Robservations on the media beat:
As Steve Baskerville wraps up his 30-year run at WBBM-Channel 2 this week, the CBS-owned station has not yet named a successor as chief meteorologist. Friday will mark Baskerville’s last day on the air as 5, 6 and 10 p.m. weekday weather anchor. After that, “a variety of fill-ins from amongst the weather team” will appear on the newscasts, according to Jeff Kiernan, vice president and news director of CBS 2. In other words, look for Mary Kay Kleist and Ed Curran to take turns until further notice. Baskerville, 67, announced his retirement last month, telling colleagues: “It is a natural time for me to step away and be more available for my family and loved ones.”
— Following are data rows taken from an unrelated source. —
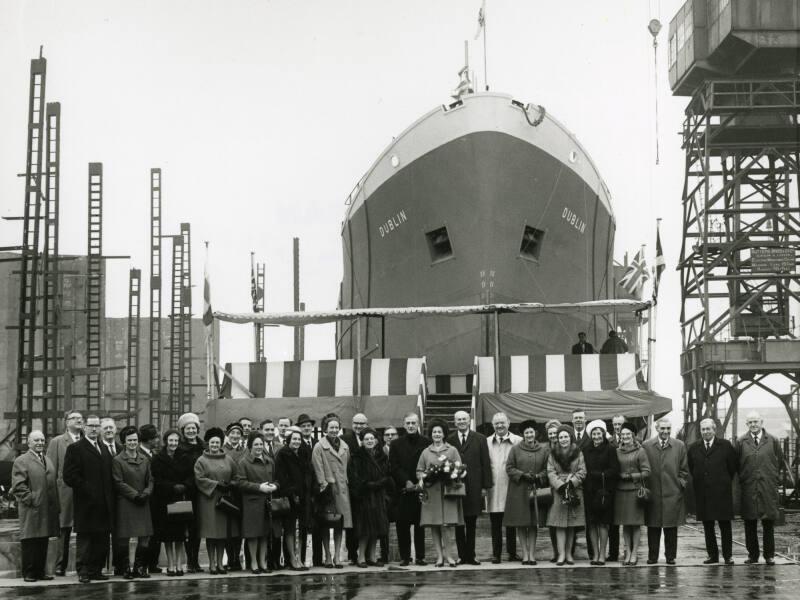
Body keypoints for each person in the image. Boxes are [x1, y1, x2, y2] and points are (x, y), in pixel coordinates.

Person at [62, 414, 114, 583]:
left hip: (104, 503)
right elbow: (69, 476)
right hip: (86, 503)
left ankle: (96, 570)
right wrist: (87, 489)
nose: (94, 429)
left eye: (96, 426)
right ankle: (83, 571)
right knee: (86, 538)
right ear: (84, 427)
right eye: (90, 426)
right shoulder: (75, 448)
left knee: (102, 539)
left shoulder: (104, 448)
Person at [687, 418, 737, 565]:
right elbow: (692, 467)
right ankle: (712, 556)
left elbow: (732, 467)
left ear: (714, 430)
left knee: (724, 525)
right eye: (703, 429)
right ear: (700, 431)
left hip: (721, 493)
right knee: (708, 526)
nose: (706, 432)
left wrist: (722, 480)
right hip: (703, 493)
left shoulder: (725, 446)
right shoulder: (694, 447)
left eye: (708, 429)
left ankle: (728, 556)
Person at [12, 430, 59, 582]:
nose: (40, 443)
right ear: (29, 443)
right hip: (31, 508)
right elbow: (19, 485)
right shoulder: (22, 460)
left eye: (42, 440)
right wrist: (31, 499)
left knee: (42, 539)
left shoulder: (47, 459)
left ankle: (40, 571)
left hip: (46, 508)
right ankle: (29, 572)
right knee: (30, 540)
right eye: (36, 440)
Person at [737, 411, 783, 566]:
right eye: (750, 422)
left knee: (768, 522)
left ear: (762, 422)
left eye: (755, 421)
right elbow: (737, 464)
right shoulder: (741, 441)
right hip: (749, 486)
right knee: (749, 522)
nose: (753, 425)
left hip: (767, 486)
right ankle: (753, 555)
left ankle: (769, 555)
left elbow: (780, 461)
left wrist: (772, 477)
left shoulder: (773, 440)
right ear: (747, 424)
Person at [416, 419, 463, 567]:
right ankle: (439, 557)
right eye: (434, 432)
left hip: (448, 493)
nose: (437, 434)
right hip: (431, 494)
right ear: (431, 434)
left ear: (444, 434)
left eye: (439, 432)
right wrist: (424, 476)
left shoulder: (452, 450)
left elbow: (459, 468)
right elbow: (419, 470)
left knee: (447, 526)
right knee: (434, 525)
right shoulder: (425, 452)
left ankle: (449, 556)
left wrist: (451, 475)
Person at [447, 410, 491, 566]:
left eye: (464, 419)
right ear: (455, 422)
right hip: (456, 486)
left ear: (469, 420)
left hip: (474, 486)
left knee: (471, 522)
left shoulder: (480, 439)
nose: (461, 422)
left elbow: (485, 463)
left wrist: (485, 486)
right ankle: (461, 555)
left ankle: (471, 555)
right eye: (458, 419)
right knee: (459, 522)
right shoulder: (450, 439)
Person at [194, 427, 240, 574]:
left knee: (222, 535)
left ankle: (221, 563)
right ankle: (212, 564)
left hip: (224, 500)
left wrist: (231, 484)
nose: (214, 445)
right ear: (208, 444)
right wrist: (215, 484)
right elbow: (199, 479)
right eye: (212, 443)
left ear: (221, 443)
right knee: (211, 534)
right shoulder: (201, 460)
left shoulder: (228, 459)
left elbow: (236, 476)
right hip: (209, 500)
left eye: (217, 443)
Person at [643, 418, 688, 565]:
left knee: (671, 526)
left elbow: (684, 470)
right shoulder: (647, 445)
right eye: (662, 428)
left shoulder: (679, 445)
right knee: (653, 525)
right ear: (657, 428)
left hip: (672, 491)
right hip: (653, 491)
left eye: (668, 428)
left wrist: (679, 485)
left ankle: (670, 556)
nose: (666, 431)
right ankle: (653, 556)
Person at [504, 420, 549, 565]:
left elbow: (547, 469)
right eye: (526, 433)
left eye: (531, 432)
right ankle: (524, 554)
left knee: (533, 523)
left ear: (535, 433)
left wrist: (538, 476)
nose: (529, 435)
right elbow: (509, 467)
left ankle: (532, 554)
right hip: (519, 491)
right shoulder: (515, 449)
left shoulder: (543, 450)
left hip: (536, 490)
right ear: (523, 435)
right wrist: (522, 475)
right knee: (521, 523)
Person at [111, 426, 154, 579]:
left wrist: (146, 493)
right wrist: (135, 495)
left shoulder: (145, 459)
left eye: (135, 440)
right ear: (124, 442)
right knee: (124, 537)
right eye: (129, 440)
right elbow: (118, 482)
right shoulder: (117, 460)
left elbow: (150, 480)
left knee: (144, 537)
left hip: (143, 501)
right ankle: (125, 568)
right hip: (127, 502)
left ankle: (140, 567)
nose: (133, 443)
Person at [150, 428, 193, 576]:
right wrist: (171, 487)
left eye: (176, 440)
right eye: (171, 440)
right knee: (168, 536)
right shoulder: (158, 458)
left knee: (180, 536)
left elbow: (191, 475)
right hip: (165, 499)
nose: (173, 443)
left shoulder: (185, 457)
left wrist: (185, 486)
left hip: (181, 499)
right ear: (166, 441)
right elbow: (156, 479)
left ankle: (180, 564)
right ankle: (170, 565)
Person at [348, 427, 393, 567]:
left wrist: (380, 484)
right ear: (362, 441)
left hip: (379, 496)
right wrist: (368, 485)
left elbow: (387, 474)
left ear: (376, 440)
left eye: (371, 439)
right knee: (364, 529)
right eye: (366, 439)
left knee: (377, 528)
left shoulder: (382, 456)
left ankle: (372, 557)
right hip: (364, 496)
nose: (369, 441)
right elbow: (354, 477)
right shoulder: (356, 456)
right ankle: (361, 557)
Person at [389, 412, 430, 566]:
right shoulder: (396, 444)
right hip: (403, 489)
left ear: (418, 424)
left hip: (420, 487)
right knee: (402, 524)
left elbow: (428, 464)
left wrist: (421, 481)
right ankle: (405, 557)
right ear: (404, 425)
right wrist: (405, 481)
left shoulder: (426, 442)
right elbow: (394, 466)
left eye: (414, 423)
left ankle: (420, 556)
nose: (411, 426)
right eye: (408, 423)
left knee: (420, 524)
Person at [312, 415, 352, 568]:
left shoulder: (345, 446)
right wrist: (323, 485)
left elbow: (347, 467)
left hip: (342, 490)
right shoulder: (319, 447)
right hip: (327, 490)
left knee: (339, 523)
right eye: (331, 428)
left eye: (336, 427)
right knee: (325, 523)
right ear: (325, 429)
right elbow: (317, 467)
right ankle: (327, 556)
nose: (334, 430)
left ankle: (337, 557)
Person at [236, 432, 280, 574]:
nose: (259, 447)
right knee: (253, 535)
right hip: (251, 503)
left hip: (267, 503)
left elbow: (276, 480)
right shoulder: (244, 462)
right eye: (256, 444)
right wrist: (259, 487)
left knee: (264, 534)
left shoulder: (269, 461)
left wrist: (275, 486)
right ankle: (254, 563)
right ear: (250, 446)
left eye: (261, 444)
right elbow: (240, 483)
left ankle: (263, 562)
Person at [46, 410, 82, 576]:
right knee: (64, 528)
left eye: (80, 418)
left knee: (85, 527)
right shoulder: (57, 442)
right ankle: (61, 565)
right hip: (64, 491)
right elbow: (50, 469)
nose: (78, 420)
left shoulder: (87, 441)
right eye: (74, 418)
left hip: (84, 490)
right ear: (66, 422)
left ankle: (84, 565)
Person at [546, 425, 587, 566]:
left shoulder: (578, 452)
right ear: (557, 439)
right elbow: (550, 472)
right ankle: (561, 554)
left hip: (574, 490)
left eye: (566, 436)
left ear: (570, 437)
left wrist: (572, 483)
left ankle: (569, 554)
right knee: (559, 524)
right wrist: (560, 485)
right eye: (561, 437)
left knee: (571, 524)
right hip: (559, 492)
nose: (563, 439)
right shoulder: (552, 454)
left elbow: (582, 471)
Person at [582, 419, 619, 565]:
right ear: (591, 435)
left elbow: (614, 470)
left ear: (603, 434)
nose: (596, 436)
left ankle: (603, 554)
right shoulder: (585, 449)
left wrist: (600, 474)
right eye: (594, 434)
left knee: (603, 524)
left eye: (599, 433)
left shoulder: (610, 449)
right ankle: (595, 554)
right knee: (592, 524)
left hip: (605, 492)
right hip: (589, 491)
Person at [614, 421, 651, 566]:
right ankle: (627, 552)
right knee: (625, 525)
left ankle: (634, 552)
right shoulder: (617, 451)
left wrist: (632, 476)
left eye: (628, 434)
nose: (625, 436)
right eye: (623, 434)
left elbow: (647, 471)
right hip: (620, 492)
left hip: (635, 491)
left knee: (635, 525)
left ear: (633, 435)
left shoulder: (640, 451)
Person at [275, 429, 313, 571]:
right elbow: (280, 477)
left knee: (302, 528)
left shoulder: (304, 453)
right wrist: (292, 492)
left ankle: (299, 558)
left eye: (299, 439)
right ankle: (292, 558)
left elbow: (309, 472)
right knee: (290, 529)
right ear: (288, 440)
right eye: (294, 439)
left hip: (304, 497)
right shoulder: (283, 455)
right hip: (290, 497)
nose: (297, 441)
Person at [487, 412, 521, 563]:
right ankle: (496, 554)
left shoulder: (518, 441)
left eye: (502, 422)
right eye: (496, 423)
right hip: (494, 487)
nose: (500, 425)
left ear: (509, 423)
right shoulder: (486, 442)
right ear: (492, 425)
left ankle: (512, 553)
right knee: (495, 523)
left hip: (512, 486)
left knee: (511, 522)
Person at [175, 412, 205, 573]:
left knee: (198, 527)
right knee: (188, 527)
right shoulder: (179, 448)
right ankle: (190, 561)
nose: (191, 431)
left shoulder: (204, 446)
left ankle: (196, 560)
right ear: (183, 430)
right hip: (187, 491)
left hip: (202, 492)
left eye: (193, 428)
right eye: (188, 428)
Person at [341, 413, 368, 564]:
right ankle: (352, 554)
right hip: (350, 486)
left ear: (367, 424)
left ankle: (365, 554)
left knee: (364, 521)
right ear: (352, 424)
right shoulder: (344, 439)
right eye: (356, 423)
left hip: (366, 487)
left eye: (362, 423)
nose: (358, 426)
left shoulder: (370, 437)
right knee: (350, 522)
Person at [137, 424, 162, 574]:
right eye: (155, 438)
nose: (158, 440)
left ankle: (153, 563)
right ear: (148, 440)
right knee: (145, 534)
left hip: (156, 499)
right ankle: (143, 564)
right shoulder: (140, 454)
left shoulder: (154, 454)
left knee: (155, 532)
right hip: (145, 498)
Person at [259, 418, 283, 568]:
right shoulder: (257, 447)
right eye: (266, 429)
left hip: (276, 493)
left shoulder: (279, 447)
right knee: (262, 529)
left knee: (276, 529)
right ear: (261, 431)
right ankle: (261, 561)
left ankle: (275, 560)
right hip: (261, 492)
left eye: (271, 429)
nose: (269, 432)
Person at [295, 413, 318, 567]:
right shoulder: (296, 444)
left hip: (316, 489)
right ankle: (301, 559)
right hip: (302, 490)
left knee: (317, 525)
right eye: (303, 426)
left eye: (308, 426)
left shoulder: (317, 443)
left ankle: (318, 560)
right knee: (302, 527)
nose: (306, 428)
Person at [223, 422, 246, 571]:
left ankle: (236, 557)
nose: (235, 436)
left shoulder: (245, 451)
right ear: (228, 435)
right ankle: (229, 557)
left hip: (241, 493)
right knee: (227, 528)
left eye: (238, 434)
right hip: (227, 492)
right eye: (233, 433)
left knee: (239, 528)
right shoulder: (222, 450)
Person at [607, 414, 626, 561]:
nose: (617, 427)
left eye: (620, 424)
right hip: (613, 486)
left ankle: (629, 552)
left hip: (628, 485)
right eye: (615, 424)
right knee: (613, 522)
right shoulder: (608, 442)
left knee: (628, 521)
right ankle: (613, 553)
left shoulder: (634, 441)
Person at [379, 426, 399, 563]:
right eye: (387, 434)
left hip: (399, 490)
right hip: (384, 492)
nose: (390, 437)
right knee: (383, 525)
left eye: (393, 434)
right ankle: (384, 554)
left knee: (402, 524)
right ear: (383, 437)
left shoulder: (400, 449)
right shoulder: (380, 451)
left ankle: (404, 554)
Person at [544, 418, 561, 561]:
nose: (553, 436)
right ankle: (556, 552)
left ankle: (567, 551)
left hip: (563, 487)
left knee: (566, 521)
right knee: (552, 522)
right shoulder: (545, 449)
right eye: (550, 433)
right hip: (549, 490)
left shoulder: (566, 446)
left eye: (555, 433)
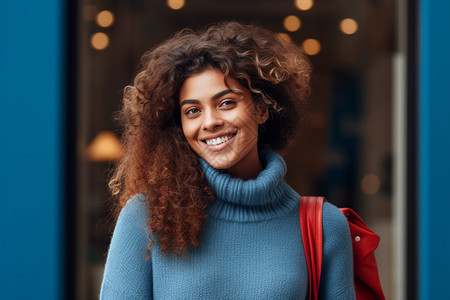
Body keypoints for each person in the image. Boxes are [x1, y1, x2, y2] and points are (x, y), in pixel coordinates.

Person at [100, 21, 356, 299]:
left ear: (261, 109)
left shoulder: (323, 227)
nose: (210, 122)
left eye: (226, 103)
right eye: (193, 111)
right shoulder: (145, 218)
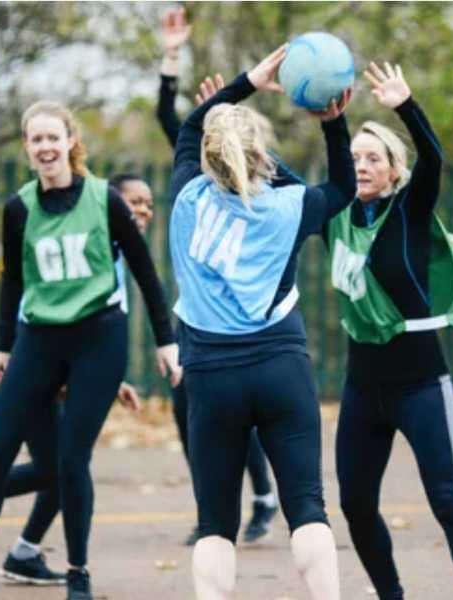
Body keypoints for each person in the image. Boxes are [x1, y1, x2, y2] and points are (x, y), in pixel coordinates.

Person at [0, 102, 180, 600]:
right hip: (39, 339)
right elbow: (12, 280)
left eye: (52, 138)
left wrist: (165, 341)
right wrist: (2, 345)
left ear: (70, 142)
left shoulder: (105, 200)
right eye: (36, 139)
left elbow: (145, 273)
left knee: (70, 459)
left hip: (98, 339)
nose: (45, 147)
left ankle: (78, 573)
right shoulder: (18, 208)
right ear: (27, 147)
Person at [169, 45, 354, 600]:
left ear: (208, 156)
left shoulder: (187, 196)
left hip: (211, 376)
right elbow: (342, 190)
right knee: (307, 507)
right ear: (261, 155)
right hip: (280, 368)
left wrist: (245, 82)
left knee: (215, 524)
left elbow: (188, 129)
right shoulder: (291, 205)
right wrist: (333, 121)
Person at [327, 61, 453, 600]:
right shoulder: (334, 216)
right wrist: (331, 121)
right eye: (355, 158)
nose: (361, 165)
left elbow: (435, 157)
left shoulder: (409, 210)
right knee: (355, 504)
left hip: (421, 385)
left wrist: (405, 106)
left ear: (394, 170)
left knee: (448, 500)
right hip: (362, 388)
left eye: (373, 158)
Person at [156, 6, 277, 546]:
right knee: (190, 407)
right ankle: (216, 504)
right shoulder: (193, 177)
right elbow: (171, 117)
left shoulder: (267, 190)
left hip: (244, 315)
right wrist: (173, 57)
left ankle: (263, 493)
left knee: (236, 407)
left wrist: (225, 107)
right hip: (197, 312)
Ben Finfer is unemployed again. Announcing his ouster as part-time host at ESPN Radio sports/talk WMVP AM 1000, Finfer told Facebook friends the timing may have been related to a tweet in which he called President Donald Trump racist — a violation of ESPN’s social media guidelines. “I’m okay with this because I don’t think I had much of a future there anyway,” he wrote. “It was clear I wasn’t going anywhere at ESPN and I’ve been exploring other options for a while now. At some point soon I was going to have to move on.” In 2014 Finfer delivered an on-air tirade that went viral when he learned from my tweet that he was being fired along with the rest of the staff of The Game 87.7, Tribune Broadcasting’s short-lived sports/talk station. (Here is the link.)
Sun-Times film critic Richard Roeper will host a monthlong marathon of 75 Academy Award-winning movies on HDNet Movies, the digital cable and satellite network. For the second consecutive year, he’ll introduce “And the Oscar Goes To: Presented by Richard Roeper,” an around-the-clock lineup of some of Hollywood’s most honored films, including “Birdman,” “Braveheart,” “No Country for Old Men,” “Million Dollar Baby,” “The Fighter,” “Breakfast at Tiffany’s” and “Black Swan.” The series will run from February 1 to March 4.
Cindy Ballard has resigned as chief human resources officer at tronc, parent company of the Chicago Tribune, effective at the end of the year. A spokeswoman said Ballard was stepping down voluntarily to spend more time with her family. Tronc is seeking a “dynamic, strong HR leader” to replace her. Before joining tronc predecessor Tribune Publishing in 2015, Ballard served as senior vice president of human resources at 20th Century Fox for eight years.
Congrats to veteran Chicago public relations exec Dominic Calabrese, who just started a second term as president of of the Publicity Club of Chicago, the nation’s largest independent public relations membership organization. “I am honored to be able to serve another year as president of one of the finest PR organizations in the country and look forward to working with our board to enhance the professional experiences for all our members,” he said in a statement. Calabrese is senior vice president of public relations at The Chicago Lighthouse and adjunct professor at Columbia College Chicago.
Friday’s best comment: Dan Miller: Two more hours of wasted TV on New Year’s Eve. Forced gaiety, clunky ad libs, moronic observations about decorations and people, all overlayed with wretched music. Sheesh.